Naruto took a step back at the vehemence in the red head's voice. He spoke cautiously. "Gaara, don't be like that..."
Gaara made a small sound of disbelief, he stared at the leaf nin as if he were some kind of puzzle that could not be solved. And indeed Naruto was a difficult person to understand than Gaara would have hoped. There was nothing before that could have warranted this kind of behavior from the blond, honestly it still made absolutely no sense to Gaara, he chuckled softly.
"I don't know how else to be, Naruto. You're not giving me much choice." He paused to gather the words he needed, then said, "I find it amusing for you to think I will sit and wait for you like some child while you play hide and seek with your precious Sasuke."
Naruto's face twisted into a disappointed frown. "You are first in my mind."
"Am I?" The red head defended, seriously doubting what he knew was going to be the Konoha ninja's answer.
"Gaara..." Naruto stepped forward, Gaara stood.
"Obviously there is someone who has already taken that spot, your mind has yet to focus on your main priority. So I think the best course of action for us to take would be to pretend that this conversation never happened."
This is for the best, he thought. Cut it off now before anyone else is hurt. Stupid Naruto... Why does he have to be so difficult? Why can't he just let things - people - go? Why does he have to be so stubborn? Idiot.
Naruto's brow creased into an angry/confused frown. "What do you mean? What are you saying...?"
"Apparently there is no chance between us until you sort out your feelings for the Uchiha and until you completely grasp what it is that you want from me..." Gaara willed his voice to cooperate with him, but it began to shake with the fresh tears that were now threatening to surface. He bit his lip to keep it from quivering. But he was determined. If Naruto had the gall to do it, then so did he. He was strong, he needed to be, because he felt so helplessly weak as he stood there in front of the Uzumaki. "I want no ties to you." He continued shakily, but still controlled. "It would be better to resume our friendship, because apparently something more is not guaranteed, ne?"

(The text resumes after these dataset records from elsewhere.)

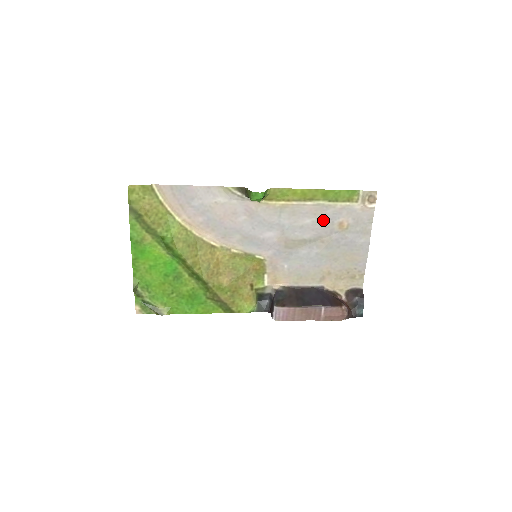
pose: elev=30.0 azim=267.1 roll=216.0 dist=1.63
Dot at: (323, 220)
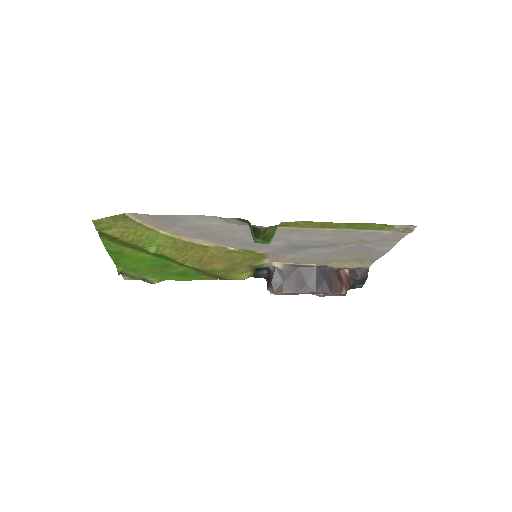
Dot at: (341, 238)
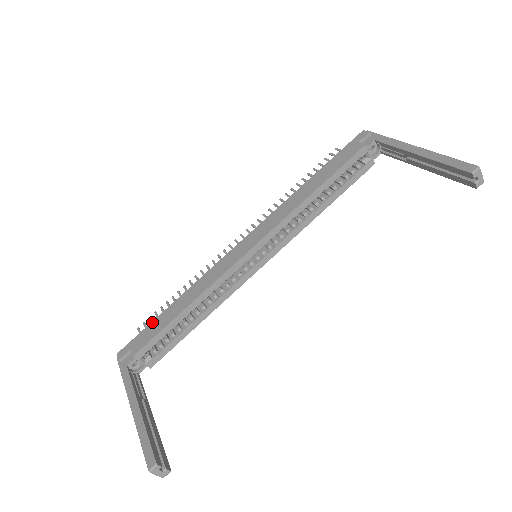
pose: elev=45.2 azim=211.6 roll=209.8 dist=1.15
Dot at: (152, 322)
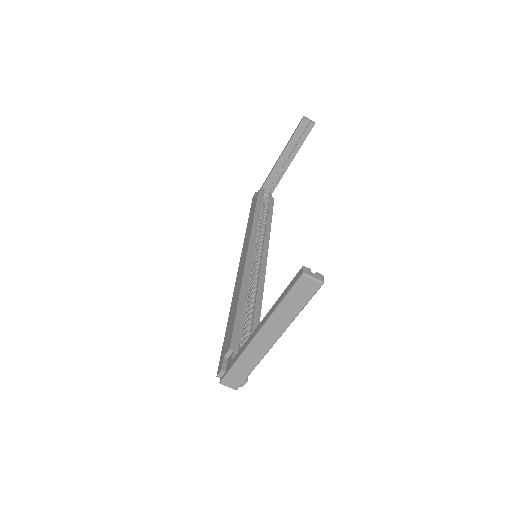
Dot at: occluded
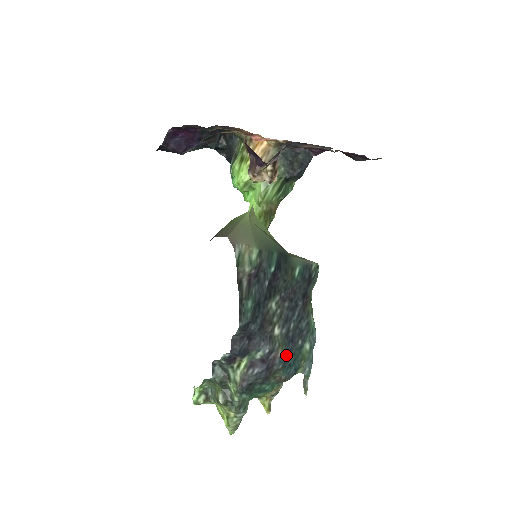
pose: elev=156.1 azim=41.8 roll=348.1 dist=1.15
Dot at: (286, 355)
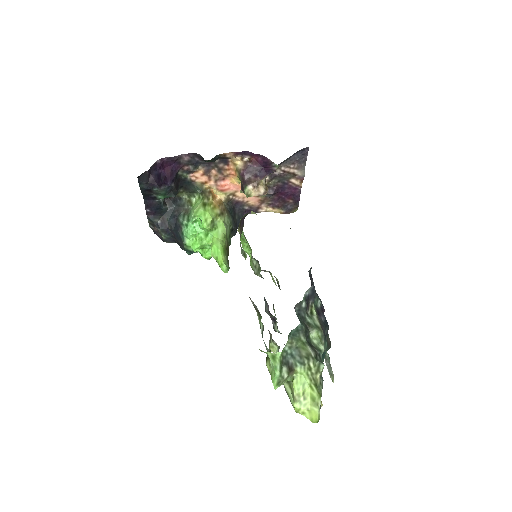
Dot at: occluded
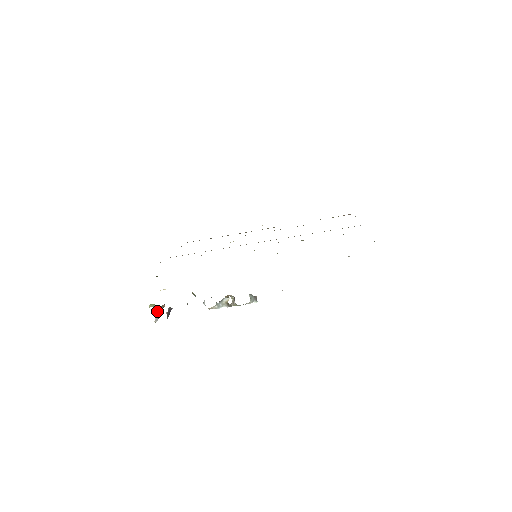
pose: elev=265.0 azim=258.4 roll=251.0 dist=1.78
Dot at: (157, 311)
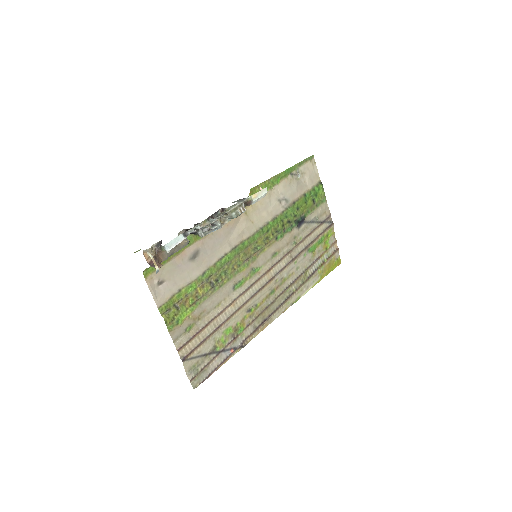
Dot at: (153, 266)
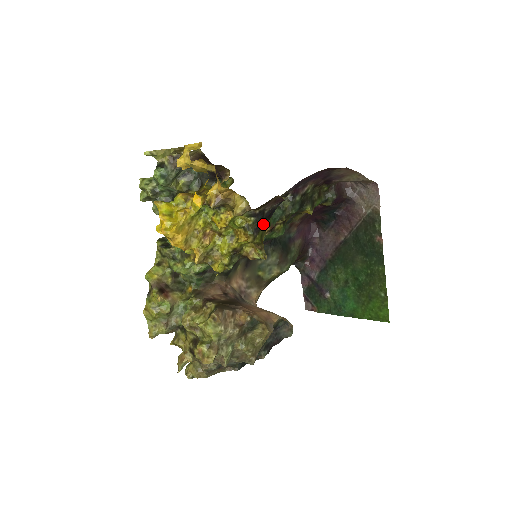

A single tear rolled down Gaara's pale cheek, he moved quickly to wipe it away.
Naruto looked hurt, as hurt as Gaara felt, but he doubted the fox carrier felt the same way that he did. Even that would be solace in his distressed condition.
"I want you, Gaara. All of you." He pleaded.

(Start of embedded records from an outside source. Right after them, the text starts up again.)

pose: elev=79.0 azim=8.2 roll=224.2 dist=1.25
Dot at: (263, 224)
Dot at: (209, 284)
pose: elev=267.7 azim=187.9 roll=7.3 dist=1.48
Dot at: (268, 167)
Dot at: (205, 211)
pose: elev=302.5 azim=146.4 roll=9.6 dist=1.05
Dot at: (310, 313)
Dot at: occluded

"And I am not content with only half of you!"
"I..." Naruto didn't like where this was going. He tried to find the right thing to say, something to tell the village leader that he was wrong, that he had him, all of him, since the day they met and everyday after. He stood quiet for a while, studying the bare floor of the Kazekage's office as it swam before him.

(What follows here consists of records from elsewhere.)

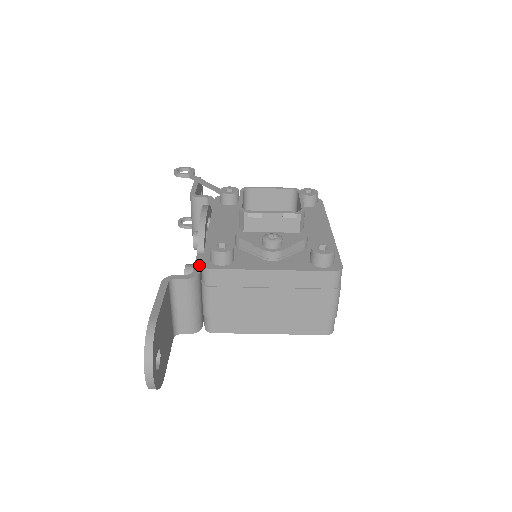
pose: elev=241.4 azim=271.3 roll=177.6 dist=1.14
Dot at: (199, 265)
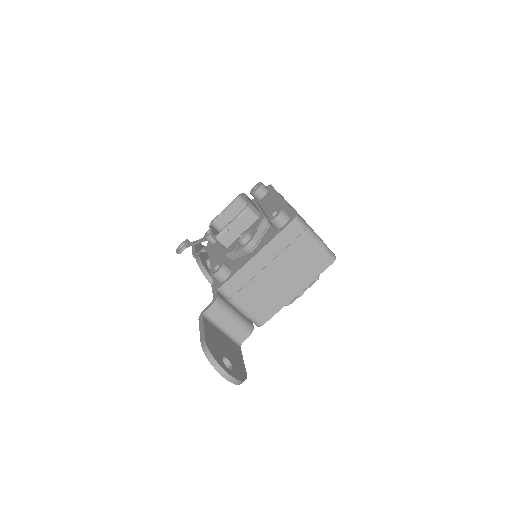
Dot at: (215, 291)
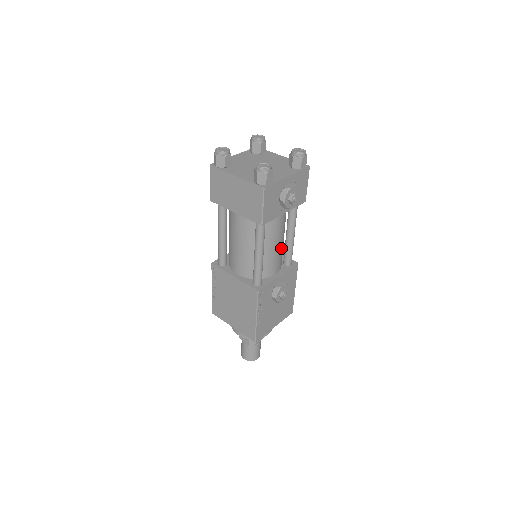
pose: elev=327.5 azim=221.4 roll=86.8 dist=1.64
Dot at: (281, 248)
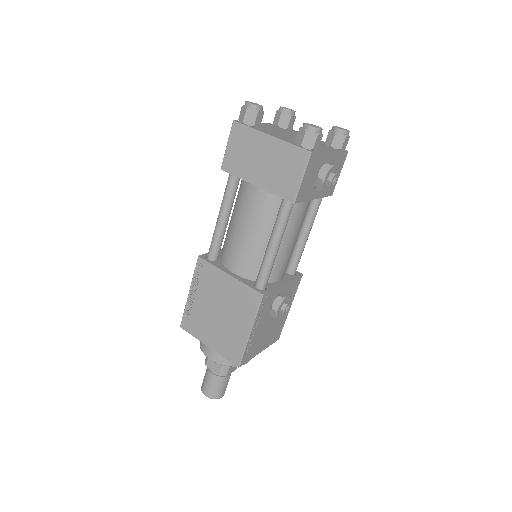
Dot at: (293, 248)
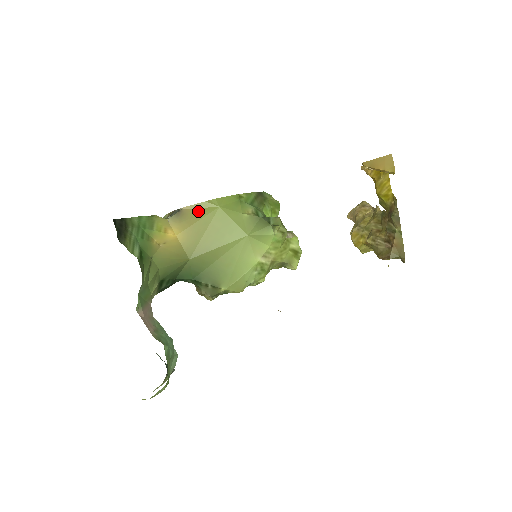
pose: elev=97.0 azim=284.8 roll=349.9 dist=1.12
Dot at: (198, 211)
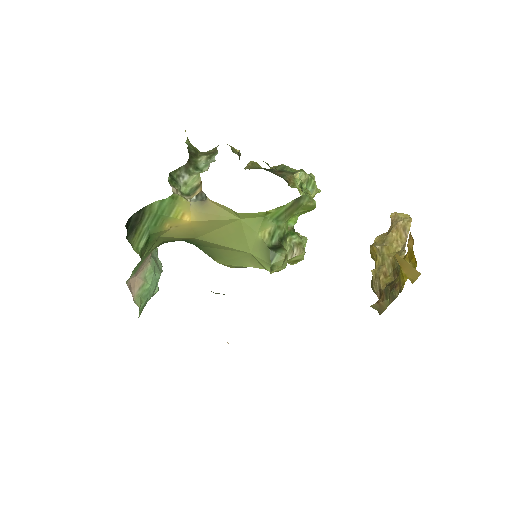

"So there is nothing you can say to that?" Gaara misunderstood his silence. In his mind he interpreted the lack of words as confirmation that the boy was only half serious about his proposal. It was a joke. "Why did you come here?" The shaky edge was back in his voice. He didn't want to believe it, but he was given little choice.
He shook his head. "I've heard enough." Even to his ears he sounded defeated.
"Don't do this..." The blonde begged... begged, any other time, Gaara would have been happy to jump into his arms.
Probably not ever again.
That realization hurt more than the goodbye. Another tear broke through his defense. He was angry now.
"Do what? You were the one who un-did it before it was even done. There is no us, remember."
Naruto gave a heavy, shaky sigh as he too tried to keep the tears at bay. "Yeah, it hurts to hear it like that."
"I'm glad you understand how I feel."
"Then... goodbye, Gaara."
No more words were exchanged, Naruto left, returned to the keep of his temporary guardian, continuing their journey back to Konoha after so long. Gaara, despite his feelings, wished him well. He hoped that he found the Uchiha and brought him back to his senses. That or killed the man for being a traitor for so long. In any instance, he hoped for Naruto's happiness... even if that cost him his.
That week he learned the true threat of the Akatsuki.